If you are new to the planning and logistics side of the business, or you simply want to understand it better, I wrote this guide to walk you through the basic best practices of supply chain management (SCM).

What are Supply Chain and Supply Chain Management?

A supply chain is also called a value chain or a demand chain. While each one is unique, we can broadly define it as the set of processes involved in producing and distributing a product or service. It is a two-way network of participating companies that add value along the way, from the procurement of a component or ingredient all the way through to the delivery of a finished product or service to an end user. It covers product development, manufacturing, logistics, even after-sales service, and the information systems required to manage all of those activities.

Participants in the supply chain are linked by the flow of information from end users back to suppliers. That information flow drives a matching movement of physical materials from suppliers back to end users. The physical flow is visible to the outside world, and it involves the conversion, storage, and movement of materials. The information flow is virtual, and it carries the data that lets every participant coordinate over the long and short term.

Example: A Potato Chip Supply Chain

The potato chip supply chain begins with customer expectations and product design. If the product is consumed in bulk, in a restaurant or at a party, that is a different expectation than a single snack for one person. One design calls for bulk packaging, the other for individual sizes.

One element that drives the final cost of a chip is the amount of skin that has to be peeled and thrown away. To reduce that peeling loss, one manufacturer might choose to deliver chips with the skin attached, which calls for a potato with edible skins. If consumers prefer chips without skins, then the suppliers want potatoes with thinner skins that peelers can remove easily in the manufacturing process.

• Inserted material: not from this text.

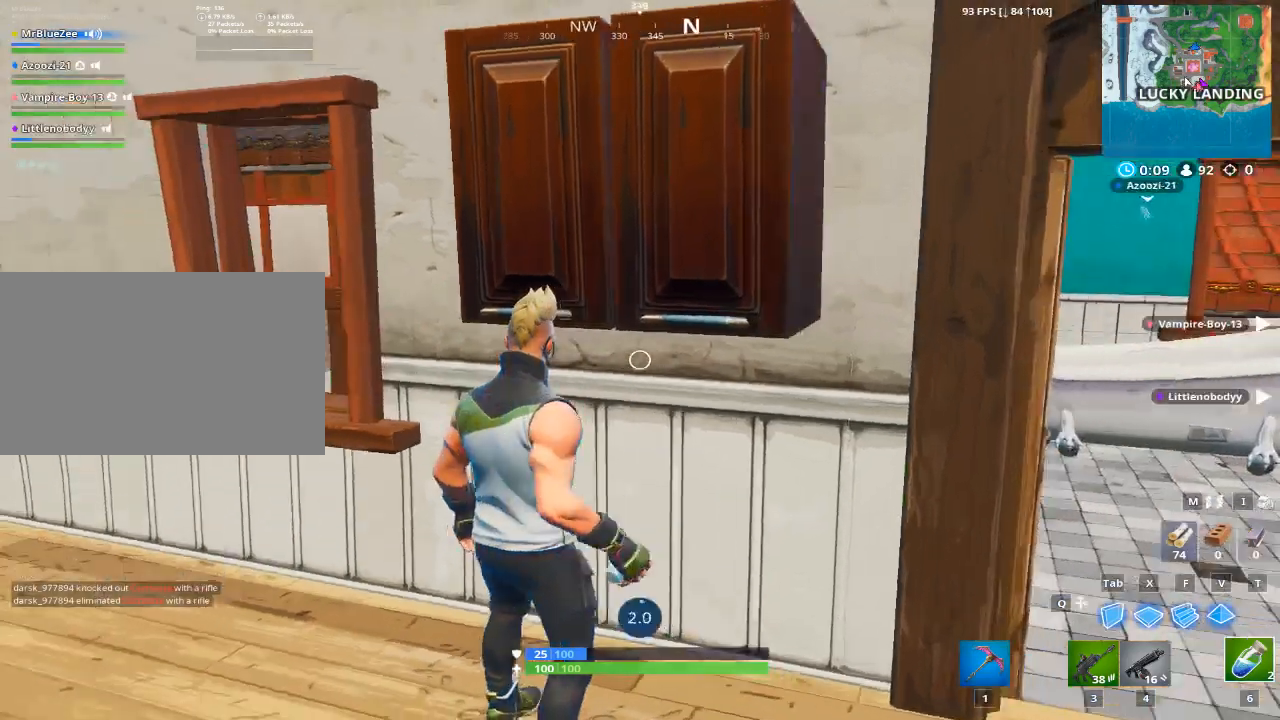
{"keys": [], "mouse": [], "mouse_move": "still", "events": [[84, "mouse_left", "up"], [184, "mouse_left", "down"], [501, "mouse_left", "up"]]}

The solution starts with the seeds used to plant a specific type of potato, one that chip producers can run through their process more easily. One major chip manufacturer famously engineered a potato with a fragile skin layer, so the potatoes would shed their skin as they rolled from the truck onto the conveyor belt into the factory.

The complete potato chip supply chain would include planting, harvesting, and delivering potatoes from farms to the factories. The raw materials, potatoes, spices, cooking oils, and packaging, all come together to create the finished product. The factories process the potato: skin, split, slice, cook, and fill the packages. Finally, the finished goods are stacked into delivery boxes and sent to the storage and retail locations where the customer can buy them.

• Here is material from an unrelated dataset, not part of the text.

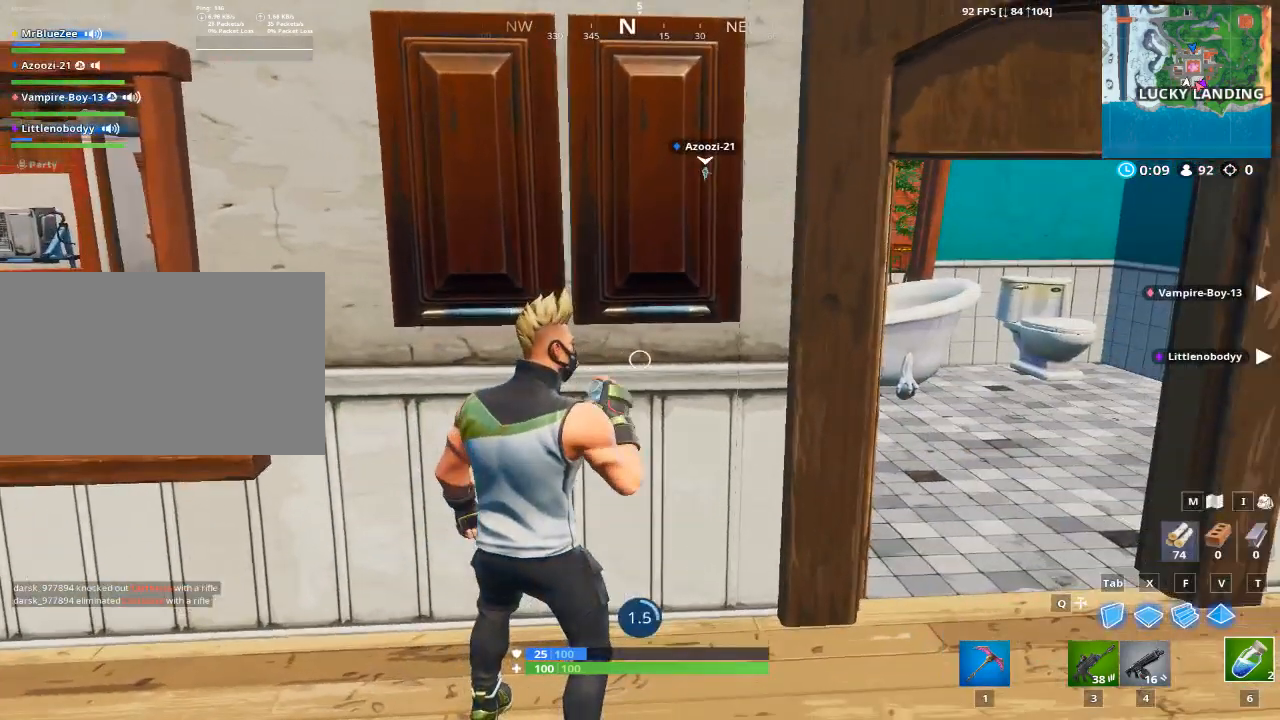
{"keys": [], "mouse": ["left"], "mouse_move": "still", "events": [[100, "mouse_left", "down"], [200, "mouse_left", "up"], [283, "mouse_left", "down"], [383, "mouse_left", "up"], [467, "mouse_left", "down"]]}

Supply Chain Management Physical and Information Flow
Supply Chain Management Physical and Information Flow

The term supply chain management then refers to the active management of supply chain activities to build long-term competitive advantage and customer value at the same time. In general, the performance of your supply chain comes down to two things: how you integrate it across three equally important elements, and how you then manage it day to day with the discipline to deliver the performance you want.

What are Strategic Supply Chain Priorities?

There are three strategic elements you need to get right:

  • Customer expectations, today and in the future
  • Supply chain structure
  • The ecosystem of partnerships

Managing these three creatively and sustainably challenges even the most experienced supply chain manager. Managed well, though, the decisions you make drive real performance gains, so the effort to understand them pays off. Let me take each one in turn.

Priority 1: Meet or Exceed Customer Expectations

The modern customer keeps raising the bar, and that demands a lean, disciplined supply chain. When you carry fatty bits while trying to meet high expectations, you usually end up with a supply chain that is either expensive or underperforming.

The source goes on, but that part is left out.